L&I spokesperson Matt Ross noted the agency started discussing raising base penalties in 2022.
“The timing was based on the impacts of the COVID-19 pandemic and the fact that Washington conducts a significantly higher number of inspections than most other states, which is one factor balancing out the need for higher penalties to be an effective deterrent,” Ross wrote in an email.
L & I implemented the new rates on Feb. 17. Penalties imposed in response to inspection conducted after that date will see fines increased by 2%. Starting next year, fines will grow based on the inflation rate.
Starting last month, base penalties for the highest severity violations started at $7,140. The lowest severity violation rates begin at $1,020.
Base penalties are determined by the severity and probability of any potential injury that could have resulted from the violation of the health or safety rule. L&I also adjusts fines based on the size of the company and past safety history.
A 2024 Cascade PBS investigation found that state officials often reduced penalty amounts upon appeal, later lowering a third of safety fines from inspections conducted between 2017 and 2021.
Under the new penalty system, fines may also rise an additional 2% if the amount is not within 25% of the national penalty average. With average serious fines nearly half of the national average, many would likely qualify for that extra increase.
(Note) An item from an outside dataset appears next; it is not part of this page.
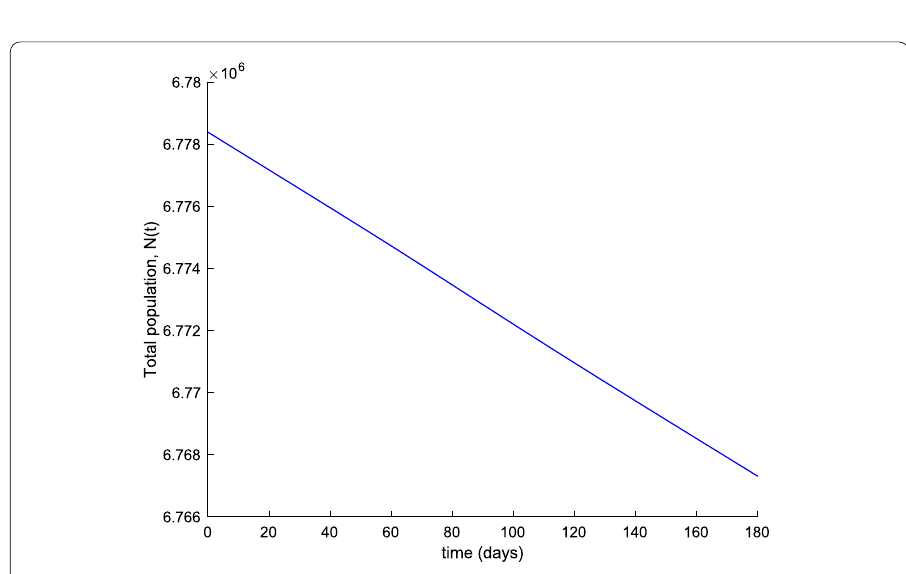
Figure 14 Evolution of the total population when vaccination and treatment are applied with k V = 0.001 and k T =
Ross stated that L&I last raised its penalty rates in 2018 to meet the federal requirements.
A spokesperson for the Association of Washington Businesses declined to comment on the new fines, saying it was an issue they were aware of but had not been involved in.
Sarah Tucker, a spokesperson for the Washington State Labor Council, said the group appreciated the new fine structure that increased fines based on inflation, but questioned if the amounts were high enough to be a deterrent.
“We appreciate adopting a structure to ensure that the dissuasive power of penalties will keep up, at least in part, with the economy,” Tucker wrote in an email. “But whether these penalties are sufficient to effectively drive employers toward safer practices is an open question.”